> **WHAT TO WORK ON**: Please copy out every line of text from the rows below without any changes, and leave the pictures out of your answer.

> **SUPPLIED MATERIAL**:
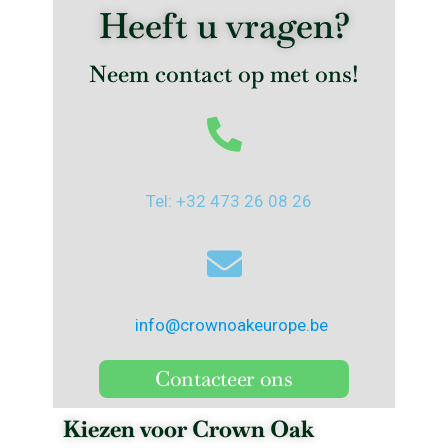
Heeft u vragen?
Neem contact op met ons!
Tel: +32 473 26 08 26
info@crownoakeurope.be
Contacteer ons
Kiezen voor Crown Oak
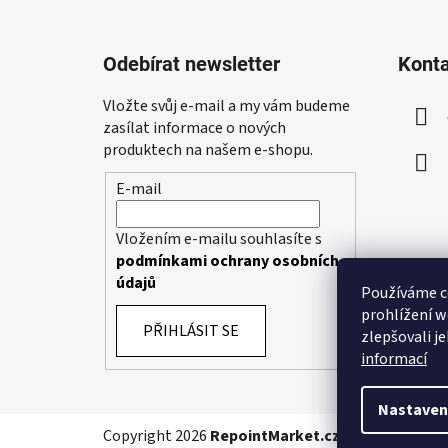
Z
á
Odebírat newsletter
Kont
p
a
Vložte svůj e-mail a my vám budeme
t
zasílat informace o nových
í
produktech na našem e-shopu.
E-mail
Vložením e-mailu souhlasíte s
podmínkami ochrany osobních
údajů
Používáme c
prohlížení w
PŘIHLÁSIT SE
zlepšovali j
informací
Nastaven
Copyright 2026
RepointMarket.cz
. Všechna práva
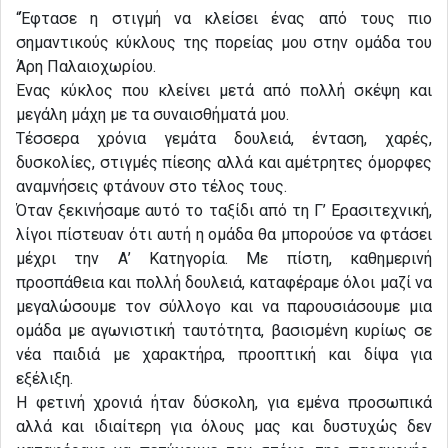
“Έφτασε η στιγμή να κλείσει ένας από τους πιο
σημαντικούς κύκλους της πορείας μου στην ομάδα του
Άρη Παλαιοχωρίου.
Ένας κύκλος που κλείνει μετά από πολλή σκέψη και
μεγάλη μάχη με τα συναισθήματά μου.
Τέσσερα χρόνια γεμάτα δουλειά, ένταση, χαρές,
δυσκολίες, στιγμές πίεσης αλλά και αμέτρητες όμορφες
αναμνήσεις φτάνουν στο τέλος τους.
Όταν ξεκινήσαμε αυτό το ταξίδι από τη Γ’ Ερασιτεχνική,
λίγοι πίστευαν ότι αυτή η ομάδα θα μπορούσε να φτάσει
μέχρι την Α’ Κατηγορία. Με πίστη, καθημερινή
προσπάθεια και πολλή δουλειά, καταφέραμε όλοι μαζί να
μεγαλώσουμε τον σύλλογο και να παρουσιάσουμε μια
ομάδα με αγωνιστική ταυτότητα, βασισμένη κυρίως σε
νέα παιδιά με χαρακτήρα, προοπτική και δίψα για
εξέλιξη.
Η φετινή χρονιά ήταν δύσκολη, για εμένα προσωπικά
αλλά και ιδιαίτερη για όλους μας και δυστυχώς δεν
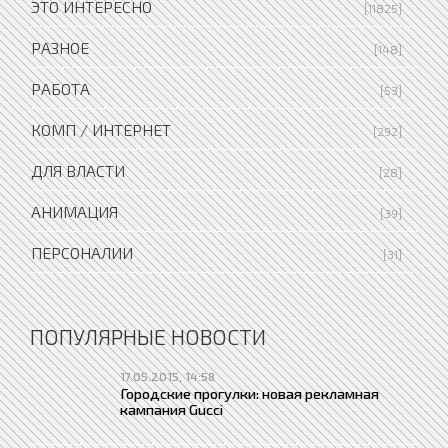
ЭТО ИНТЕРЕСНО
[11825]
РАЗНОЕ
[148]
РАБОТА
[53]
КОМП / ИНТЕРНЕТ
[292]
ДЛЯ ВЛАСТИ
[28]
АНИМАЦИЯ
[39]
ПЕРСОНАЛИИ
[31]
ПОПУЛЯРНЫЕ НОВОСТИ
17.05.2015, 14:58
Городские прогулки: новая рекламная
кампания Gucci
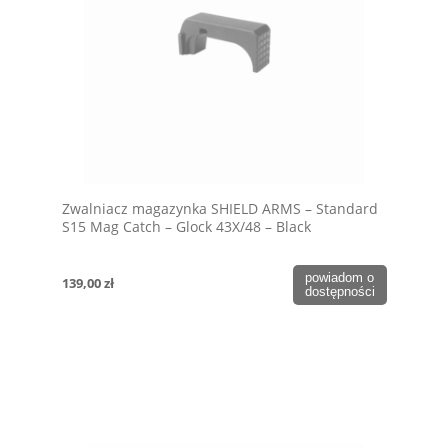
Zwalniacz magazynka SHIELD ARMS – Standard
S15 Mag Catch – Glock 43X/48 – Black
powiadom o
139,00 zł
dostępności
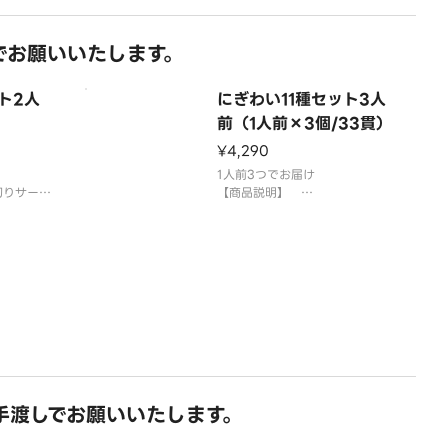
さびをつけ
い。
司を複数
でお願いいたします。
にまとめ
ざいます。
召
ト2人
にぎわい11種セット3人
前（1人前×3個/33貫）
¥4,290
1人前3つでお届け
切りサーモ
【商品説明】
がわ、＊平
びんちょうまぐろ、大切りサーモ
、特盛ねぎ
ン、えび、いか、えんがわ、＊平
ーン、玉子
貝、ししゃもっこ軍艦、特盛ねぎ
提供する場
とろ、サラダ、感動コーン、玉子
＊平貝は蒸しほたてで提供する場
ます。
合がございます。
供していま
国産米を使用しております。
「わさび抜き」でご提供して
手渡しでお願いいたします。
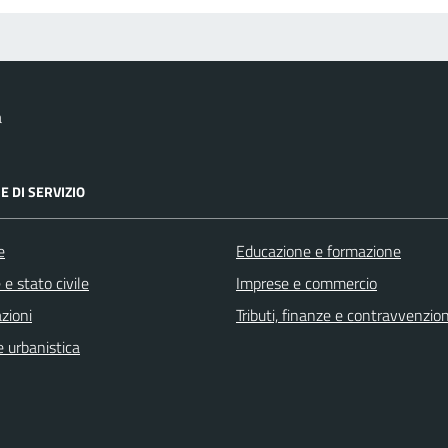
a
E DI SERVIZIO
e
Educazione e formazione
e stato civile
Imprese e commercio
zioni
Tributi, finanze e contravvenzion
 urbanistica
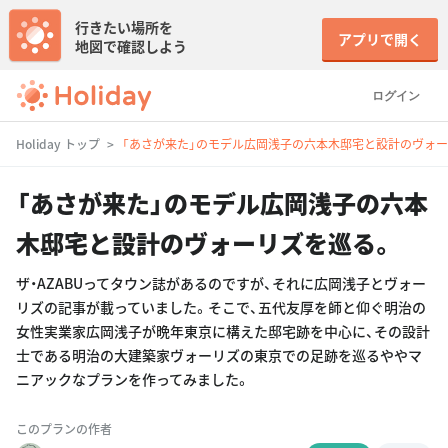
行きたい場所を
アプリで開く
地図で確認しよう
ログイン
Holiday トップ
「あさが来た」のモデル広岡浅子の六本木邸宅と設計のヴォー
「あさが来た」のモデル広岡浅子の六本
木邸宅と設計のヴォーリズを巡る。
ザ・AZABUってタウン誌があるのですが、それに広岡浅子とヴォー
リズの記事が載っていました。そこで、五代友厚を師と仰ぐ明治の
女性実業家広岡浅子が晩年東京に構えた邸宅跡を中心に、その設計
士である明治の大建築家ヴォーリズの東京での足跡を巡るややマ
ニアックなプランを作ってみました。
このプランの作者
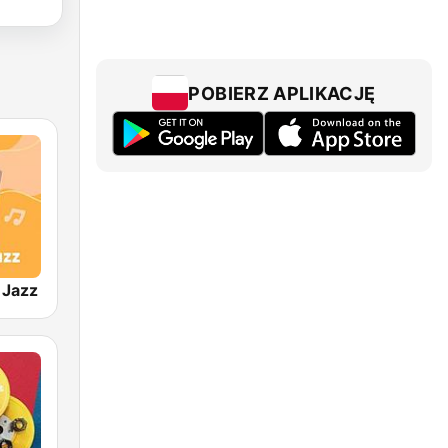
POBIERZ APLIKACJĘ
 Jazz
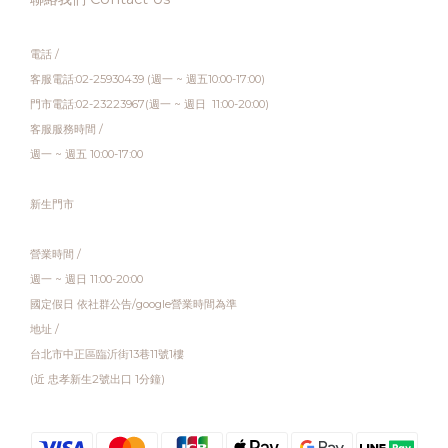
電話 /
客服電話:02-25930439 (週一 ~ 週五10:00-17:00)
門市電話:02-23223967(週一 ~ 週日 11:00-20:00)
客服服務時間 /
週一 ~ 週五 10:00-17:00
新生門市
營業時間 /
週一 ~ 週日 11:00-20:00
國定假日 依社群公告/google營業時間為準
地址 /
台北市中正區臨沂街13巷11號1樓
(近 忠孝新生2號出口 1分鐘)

> **WRITTEN RESPONSE**:
Heeft u vragen?
Neem contact op met ons!
Tel: +32 473 26 08 26
info@crownoakeurope.be
Contacteer ons
Kiezen voor Crown Oak
Z
á
Odebírat newsletter
Kont
p
a
Vložte svůj e-mail a my vám budeme
t
zasílat informace o nových
í
produktech na našem e-shopu.
E-mail
Vložením e-mailu souhlasíte s
podmínkami ochrany osobních
údajů
Používáme c
prohlížení w
PŘIHLÁSIT SE
zlepšovali j
informací
Nastaven
Copyright 2026
RepointMarket.cz
. Všechna práva
“Έφτασε η στιγμή να κλείσει ένας από τους πιο
σημαντικούς κύκλους της πορείας μου στην ομάδα του
Άρη Παλαιοχωρίου.
Ένας κύκλος που κλείνει μετά από πολλή σκέψη και
μεγάλη μάχη με τα συναισθήματά μου.
Τέσσερα χρόνια γεμάτα δουλειά, ένταση, χαρές,
δυσκολίες, στιγμές πίεσης αλλά και αμέτρητες όμορφες
αναμνήσεις φτάνουν στο τέλος τους.
Όταν ξεκινήσαμε αυτό το ταξίδι από τη Γ’ Ερασιτεχνική,
λίγοι πίστευαν ότι αυτή η ομάδα θα μπορούσε να φτάσει
μέχρι την Α’ Κατηγορία. Με πίστη, καθημερινή
προσπάθεια και πολλή δουλειά, καταφέραμε όλοι μαζί να
μεγαλώσουμε τον σύλλογο και να παρουσιάσουμε μια
ομάδα με αγωνιστική ταυτότητα, βασισμένη κυρίως σε
νέα παιδιά με χαρακτήρα, προοπτική και δίψα για
εξέλιξη.
Η φετινή χρονιά ήταν δύσκολη, για εμένα προσωπικά
αλλά και ιδιαίτερη για όλους μας και δυστυχώς δεν
ЭТО ИНТЕРЕСНО
[11825]
РАЗНОЕ
[148]
РАБОТА
[53]
КОМП / ИНТЕРНЕТ
[292]
ДЛЯ ВЛАСТИ
[28]
АНИМАЦИЯ
[39]
ПЕРСОНАЛИИ
[31]
ПОПУЛЯРНЫЕ НОВОСТИ
17.05.2015, 14:58
Городские прогулки: новая рекламная
кампания Gucci
Zwalniacz magazynka SHIELD ARMS – Standard
S15 Mag Catch – Glock 43X/48 – Black
powiadom o
139,00 zł
dostępności
さびをつけ
い。
司を複数
でお願いいたします。
にまとめ
ざいます。
召
ト2人
にぎわい11種セット3人
前（1人前×3個/33貫）
¥4,290
1人前3つでお届け
切りサーモ
【商品説明】
がわ、＊平
びんちょうまぐろ、大切りサーモ
、特盛ねぎ
ン、えび、いか、えんがわ、＊平
ーン、玉子
貝、ししゃもっこ軍艦、特盛ねぎ
提供する場
とろ、サラダ、感動コーン、玉子
＊平貝は蒸しほたてで提供する場
ます。
合がございます。
供していま
国産米を使用しております。
「わさび抜き」でご提供して
手渡しでお願いいたします。
a
E DI SERVIZIO
e
Educazione e formazione
e stato civile
Imprese e commercio
zioni
Tributi, finanze e contravvenzion
 urbanistica
行きたい場所を
アプリで開く
地図で確認しよう
ログイン
Holiday トップ
「あさが来た」のモデル広岡浅子の六本木邸宅と設計のヴォー
「あさが来た」のモデル広岡浅子の六本
木邸宅と設計のヴォーリズを巡る。
ザ・AZABUってタウン誌があるのですが、それに広岡浅子とヴォー
リズの記事が載っていました。そこで、五代友厚を師と仰ぐ明治の
女性実業家広岡浅子が晩年東京に構えた邸宅跡を中心に、その設計
士である明治の大建築家ヴォーリズの東京での足跡を巡るややマ
ニアックなプランを作ってみました。
このプランの作者
POBIERZ APLIKACJĘ
 Jazz
電話 /
客服電話:02-25930439 (週一 ~ 週五10:00-17:00)
門市電話:02-23223967(週一 ~ 週日 11:00-20:00)
客服服務時間 /
週一 ~ 週五 10:00-17:00
新生門市
營業時間 /
週一 ~ 週日 11:00-20:00
國定假日 依社群公告/google營業時間為準
地址 /
台北市中正區臨沂街13巷11號1樓
(近 忠孝新生2號出口 1分鐘)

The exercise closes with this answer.